Back after a four-year hiatus with this, their fifth major-label disc, the Mavericks show no more interest in occupying a neat little record label marketing niche than they did last time around. The fact that this album is self-titled and on a new label (Sanctuary) makes for a nice "new beginning" angle to the story, but it's really a continuation of the musical smorgasbord approach the band flirted with through the '90s and perfected on 1998's Trampoline.
There's rippling, melodic country-rock (the superb opener "I
Wanna Know"), swooning lounge ballads ("I'm Wondering," "Too
Lonely"), sassy big-band horns over a country beat ("Because of
You") and a Havana-style agnostic tent revival anthem ("Shine Your
Light"). There's an oddly bouncy little piece of armchair
philosophy that can't decide if it wants to be Isaac Asimov or
Englebert Humperdink ("Would You Believe?"). And there's a lanky,
loping Casablanca-quoting duet with Willie Nelson ("Time Goes
What there isn't, is any kind of consistent build or flow to the music. And in truth, that's a big part of the charm of the Mavericks; they play what they want to play, and you either go along or not. Either way, they're not about to conform to anyone's expectations. The down side of this is that some of their efforts work better than others. "I Wanna Know" harks back to their early hit "What A Crying Shame," a potent combination of soaring melody over rock and roll drive, with some of the more clever, searching lyrics vocalist/songwriter Raul Malo has ever come up with. "Shine Your Light" and the soaring, Orbisonesque "In My Dreams" have similar energy and power. But the momentum isn't sustained, mostly because Malo once again overindulges in melodramatic ballads that do a great job of showing off his fabulous voice, but leave the rest of the band - and at least part of the audience -- somewhat disengaged.

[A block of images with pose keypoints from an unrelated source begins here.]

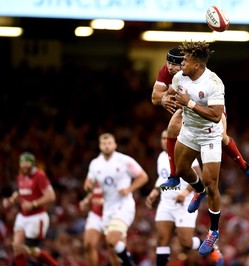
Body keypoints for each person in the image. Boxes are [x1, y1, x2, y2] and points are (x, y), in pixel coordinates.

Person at [151, 46, 249, 190]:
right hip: (188, 109)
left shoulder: (199, 74)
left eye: (174, 64)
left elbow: (212, 108)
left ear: (184, 64)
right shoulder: (169, 71)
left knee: (221, 136)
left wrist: (182, 101)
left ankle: (244, 166)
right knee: (171, 129)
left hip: (208, 107)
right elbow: (155, 97)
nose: (170, 67)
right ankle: (174, 177)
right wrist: (163, 99)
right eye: (168, 63)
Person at [156, 40, 226, 256]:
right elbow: (168, 97)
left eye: (185, 60)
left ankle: (213, 231)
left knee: (212, 184)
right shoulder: (178, 78)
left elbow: (216, 116)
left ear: (196, 64)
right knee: (182, 170)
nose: (180, 64)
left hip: (209, 135)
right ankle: (198, 190)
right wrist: (166, 100)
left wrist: (189, 104)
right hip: (189, 132)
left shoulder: (214, 82)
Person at [145, 129, 223, 266]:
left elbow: (199, 178)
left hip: (184, 203)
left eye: (166, 138)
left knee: (186, 243)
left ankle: (211, 248)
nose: (164, 141)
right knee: (162, 239)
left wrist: (185, 193)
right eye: (162, 138)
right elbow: (163, 177)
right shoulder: (162, 157)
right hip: (166, 203)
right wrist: (155, 191)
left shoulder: (184, 154)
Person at [83, 133, 149, 266]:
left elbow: (143, 176)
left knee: (111, 240)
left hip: (123, 205)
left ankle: (129, 263)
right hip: (108, 208)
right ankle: (126, 261)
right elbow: (88, 184)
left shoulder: (124, 160)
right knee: (113, 252)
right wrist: (88, 188)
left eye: (109, 143)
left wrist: (129, 189)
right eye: (104, 144)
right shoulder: (95, 164)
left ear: (115, 145)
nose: (107, 146)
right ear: (100, 146)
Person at [2, 152, 58, 266]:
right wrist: (11, 201)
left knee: (29, 250)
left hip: (37, 217)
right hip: (23, 216)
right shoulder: (21, 175)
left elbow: (51, 196)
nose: (24, 167)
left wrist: (33, 204)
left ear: (32, 164)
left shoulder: (39, 176)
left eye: (27, 164)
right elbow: (20, 191)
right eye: (22, 164)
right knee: (17, 247)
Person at [79, 183, 119, 266]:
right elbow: (94, 190)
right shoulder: (96, 172)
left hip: (112, 216)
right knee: (88, 245)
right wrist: (86, 200)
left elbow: (124, 194)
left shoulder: (118, 173)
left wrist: (104, 201)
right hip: (96, 215)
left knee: (114, 252)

For those fans whose primary attraction to the Mavericks is Malo's vocal magnificence, this may be an irrelevant complaint. The dude has one of the biggest, richest, purest voices in music today, and it gets another workout here. There are moments when that just isn't enough for me, though, a prime example being this album's startling closer. The Hollies' 1974 top 40 hit "The Air That I Breathe" is, in this reviewer's opinion, one of the cheesiest pieces of pop-schlock balladry ever committed to vinyl. To be fair, Malo and company succeed in dressing it up with a committed, passionate performance, but it still comes off as the musical equivalent of lipstick on a pig. And my question is: why? What's the point?

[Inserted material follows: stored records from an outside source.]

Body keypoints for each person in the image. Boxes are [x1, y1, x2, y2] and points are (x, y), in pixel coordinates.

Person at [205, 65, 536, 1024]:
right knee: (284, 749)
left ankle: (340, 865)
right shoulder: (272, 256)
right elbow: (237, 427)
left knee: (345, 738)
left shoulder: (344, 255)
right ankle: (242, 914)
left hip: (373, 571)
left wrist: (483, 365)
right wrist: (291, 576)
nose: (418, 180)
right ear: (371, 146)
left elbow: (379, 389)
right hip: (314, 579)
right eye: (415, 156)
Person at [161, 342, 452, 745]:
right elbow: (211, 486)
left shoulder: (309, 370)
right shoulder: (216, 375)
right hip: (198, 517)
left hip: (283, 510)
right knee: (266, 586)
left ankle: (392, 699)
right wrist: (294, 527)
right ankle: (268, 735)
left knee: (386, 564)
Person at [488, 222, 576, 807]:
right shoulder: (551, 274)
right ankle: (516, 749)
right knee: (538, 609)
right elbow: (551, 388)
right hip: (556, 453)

I'm starting to think there isn't one. Much like alt-rock's Barenaked Ladies, The Mavericks' niche is that they refuse to occupy one. And I admire that attitude in theory, but the way the Mavericks put it into practice -- heavy on the showmanship, light on the substance -- sometimes makes it feel like schtick. This band -- Malo on vocals and guitar, Robert Reynolds on bass, Paul Deakin on drums and newcomer Eddie Perez on guitar -- is too talented to consign itself to being a novelty act. Musical gifts like theirs call for songs with substance. You'll find some here, but not enough.